Evladı hasta olan aile, bir organı hasta olan beden gibi mutlu değildir. Tüm sosyal sistemlerde durum aynıdır. Bütünün iyiliği, onu oluşturan parçaların iyiliğinde saklıdır ve bunun tersi de geçerlidir. Alt sistemlerinden bağımsız, kendi başına bir varlık olduğu için bütünün rahatsızlığı da parçalara yansır. 

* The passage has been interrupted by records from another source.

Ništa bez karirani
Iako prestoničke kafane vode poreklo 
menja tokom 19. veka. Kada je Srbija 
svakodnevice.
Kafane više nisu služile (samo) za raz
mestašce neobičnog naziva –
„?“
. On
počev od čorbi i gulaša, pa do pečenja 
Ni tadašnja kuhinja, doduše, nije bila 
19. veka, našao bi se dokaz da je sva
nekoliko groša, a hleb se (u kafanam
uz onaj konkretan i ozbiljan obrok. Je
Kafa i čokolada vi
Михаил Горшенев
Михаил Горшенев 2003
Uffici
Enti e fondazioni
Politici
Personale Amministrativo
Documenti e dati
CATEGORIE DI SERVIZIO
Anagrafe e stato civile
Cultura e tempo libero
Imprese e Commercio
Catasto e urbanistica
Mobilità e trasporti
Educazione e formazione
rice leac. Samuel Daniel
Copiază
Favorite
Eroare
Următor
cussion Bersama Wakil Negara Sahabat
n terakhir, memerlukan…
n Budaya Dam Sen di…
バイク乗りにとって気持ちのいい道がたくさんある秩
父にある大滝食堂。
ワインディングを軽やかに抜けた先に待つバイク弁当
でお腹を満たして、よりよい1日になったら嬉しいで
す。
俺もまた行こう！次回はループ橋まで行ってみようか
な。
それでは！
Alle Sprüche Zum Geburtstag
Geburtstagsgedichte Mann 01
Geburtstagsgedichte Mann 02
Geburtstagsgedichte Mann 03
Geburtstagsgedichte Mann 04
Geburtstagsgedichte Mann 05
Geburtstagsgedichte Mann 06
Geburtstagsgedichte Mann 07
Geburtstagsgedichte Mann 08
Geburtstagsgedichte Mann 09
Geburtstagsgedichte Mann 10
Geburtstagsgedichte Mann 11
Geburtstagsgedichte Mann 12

Sağlam bir toplum, sağlam bireylerden oluşur. Birey düzeyinde yaşanan zaaflar, toplumu çürütür zamanla. Toplumun ve devletin, güçlenerek ilerlemesini isteriz de bunun, fert olarak her birimizin güçlenerek gelişmemize bağlı olduğunu unuturuz çoğu zaman. Dünyadaki zayıf devletlere bakın, genellikle ekonomileri, sanayileri, işletmeleri, sosyal düzenleri ve bireyleri de gelişmemiştir yeterince. Maalesef tırnak içinde gelişmiş güçlülerin baskısı ve zulmü altında bu toplumlar. Dünyanın dört bir yanındaki bu zulümler, aslında bir insanlık sorunudur.

Türkiye’nin Gerçekleri

Son dönemeçte maddi kalkınmasında yol aldıkça kendine gelen, gelişmeyi mana alanına da yansıtarak daha çok kendisi olan toplumumuza yönelen saldırılar da artıyor giderek. Çünkü dünyaya biçim veren hâkim karakterlerin hesabının dışına çıktı Türkiye. Çünkü küresel aktörlerin yoğun gayretleriyle palazlanan ve neredeyse bir yazgı haline dönüşen fitne ve fesadı, bir birimizle uğraşmayı, iç çatışmalarımızı ve zihinlerdeki ayrılık ve aykırılıklarımızı aştıkça saflarımız sıklaştı. Bunun içindir ki toplumsal yol alışımız ve yükselen sesimiz kesilmek isteniyor ve Türkiye’nin gerçekleri önemsizleştirilmek isteniyor inatla ve ısrarla. 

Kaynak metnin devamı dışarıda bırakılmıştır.